"Africa is, indeed, coming into fashion." - Horace Walpole (1774)

5.10.2006

one day at a time

I am enjoying a lovely holiday in Kenya. Dinner with the Buckner group last night, ran into my friend Kat today for lunch, and am interviewing my friend Jason tomorrow. It's nice to see friends. And to have a break. And to speak English.

Anyway, thought I should post the pictures from Sunday's International Orphan's Day while there's a good connection. Celtell was the sponsor, so that's why it looks like one big commercial. But the kids loved the visors, and they got a good meal and some fun as a result of the sponsorship.

I should add that Junior's friend Monique, who works in Kinshasa, was in town for training that week. Monique is from Houston, so of course we've become great friends. We stepped out of the car, looked at the site of 2,000 orphans, and she just said, "How did two Texas girls get themselves into this?"

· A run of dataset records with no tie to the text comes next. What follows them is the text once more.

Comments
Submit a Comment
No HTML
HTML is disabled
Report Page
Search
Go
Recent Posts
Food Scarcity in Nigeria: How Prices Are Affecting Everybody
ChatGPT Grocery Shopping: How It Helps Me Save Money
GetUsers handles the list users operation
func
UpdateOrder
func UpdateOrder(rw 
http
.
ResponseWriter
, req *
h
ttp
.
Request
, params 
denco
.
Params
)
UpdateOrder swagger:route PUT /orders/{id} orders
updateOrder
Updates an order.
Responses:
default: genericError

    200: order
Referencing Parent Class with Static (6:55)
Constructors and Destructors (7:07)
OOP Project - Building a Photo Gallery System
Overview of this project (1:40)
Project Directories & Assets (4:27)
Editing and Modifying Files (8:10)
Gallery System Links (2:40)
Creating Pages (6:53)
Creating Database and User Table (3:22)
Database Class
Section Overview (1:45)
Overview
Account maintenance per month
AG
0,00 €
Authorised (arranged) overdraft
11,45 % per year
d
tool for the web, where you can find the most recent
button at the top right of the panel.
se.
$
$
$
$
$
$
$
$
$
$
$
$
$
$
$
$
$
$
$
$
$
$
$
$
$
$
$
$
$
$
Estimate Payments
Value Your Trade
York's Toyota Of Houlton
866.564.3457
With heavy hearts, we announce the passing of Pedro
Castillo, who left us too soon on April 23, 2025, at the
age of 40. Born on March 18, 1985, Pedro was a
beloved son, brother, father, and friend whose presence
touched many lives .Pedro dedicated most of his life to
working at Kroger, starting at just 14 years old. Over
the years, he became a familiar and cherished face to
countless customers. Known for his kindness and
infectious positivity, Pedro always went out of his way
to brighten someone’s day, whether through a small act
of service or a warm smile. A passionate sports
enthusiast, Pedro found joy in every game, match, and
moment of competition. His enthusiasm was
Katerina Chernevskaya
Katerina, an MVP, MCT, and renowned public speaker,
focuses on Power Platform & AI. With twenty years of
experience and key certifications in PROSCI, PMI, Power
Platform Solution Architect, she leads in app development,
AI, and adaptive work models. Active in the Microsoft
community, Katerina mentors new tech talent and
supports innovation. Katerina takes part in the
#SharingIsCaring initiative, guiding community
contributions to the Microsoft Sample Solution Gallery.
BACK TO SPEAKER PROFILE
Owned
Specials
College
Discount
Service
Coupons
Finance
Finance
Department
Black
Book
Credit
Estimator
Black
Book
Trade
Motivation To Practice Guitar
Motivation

E and Mama Jeanne, who runs an orphanage in Goma.






There's actually a brass band in Goma. Complete with tuba. Sousaphone. Whatever.










This was really cool. Acrobats. They don't have a springboard, so they use a tire. Check out the guy flipping through the air in the middle-right of the shot.




















Ten of the orphanages took part in the program - some sang, others danced or performed a skit or a poem. This group came out and danced right in front of us - they were really good.



















Two Texas girls in the middle of all this. (on the front row, no less. I ended up seated beside the commander of the MONUC battallion. And the vice-governor, um, hit on me. Oh. My.)





These girls in red are from a group of former street children. Their group sang a song. You could see the sadness of life in their eyes. It was heartbreaking.

















Serving 2,000 children is no easy task! But these mamas were up to the challenge - they have given their lives to helping Goma's most neglected children.








The thing that will really haunt me is the faces.


































This kid had the best view of anyone.


























































Loaded up on the MONUC trucks to head home.